*Records to use*.
++++++++

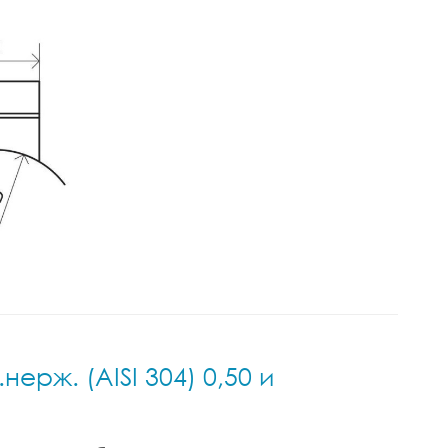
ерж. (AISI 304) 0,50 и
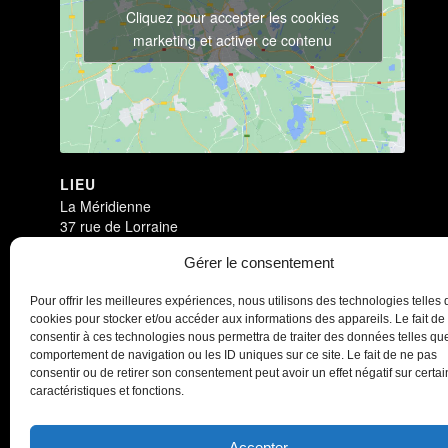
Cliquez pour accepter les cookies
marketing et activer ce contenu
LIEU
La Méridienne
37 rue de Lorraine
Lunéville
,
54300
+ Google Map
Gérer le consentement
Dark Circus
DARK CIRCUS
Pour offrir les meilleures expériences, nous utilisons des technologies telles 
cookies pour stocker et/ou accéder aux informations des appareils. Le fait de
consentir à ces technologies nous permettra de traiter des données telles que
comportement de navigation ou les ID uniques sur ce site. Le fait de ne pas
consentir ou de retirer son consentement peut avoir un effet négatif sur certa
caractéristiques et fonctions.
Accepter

++++++++

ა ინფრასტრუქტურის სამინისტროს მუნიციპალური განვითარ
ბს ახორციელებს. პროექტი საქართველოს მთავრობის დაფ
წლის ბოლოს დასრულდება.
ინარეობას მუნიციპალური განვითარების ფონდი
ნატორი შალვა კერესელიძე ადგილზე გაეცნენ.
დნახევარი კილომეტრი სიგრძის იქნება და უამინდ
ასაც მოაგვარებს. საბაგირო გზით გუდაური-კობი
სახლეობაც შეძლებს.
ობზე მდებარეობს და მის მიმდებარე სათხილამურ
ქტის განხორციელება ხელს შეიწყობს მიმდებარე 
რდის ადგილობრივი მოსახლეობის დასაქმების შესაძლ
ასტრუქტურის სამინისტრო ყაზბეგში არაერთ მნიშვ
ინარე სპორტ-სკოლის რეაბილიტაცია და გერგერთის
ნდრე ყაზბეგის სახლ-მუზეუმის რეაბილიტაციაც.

++++++++

*Exercise requirements*.
Output exactly the lines above, beginning at the one with "ерж. (AISI 304) 0,50 и" and stopping after the one with "cookies pour stocker". Pictures are to be omitted.

*Solution*.
ерж. (AISI 304) 0,50 и
Cliquez pour accepter les cookies
marketing et activer ce contenu
LIEU
La Méridienne
37 rue de Lorraine
Lunéville
,
54300
+ Google Map
Gérer le consentement
Dark Circus
DARK CIRCUS
Pour offrir les meilleures expériences, nous utilisons des technologies telles 
cookies pour stocker et/ou accéder aux informations des appareils. Le fait de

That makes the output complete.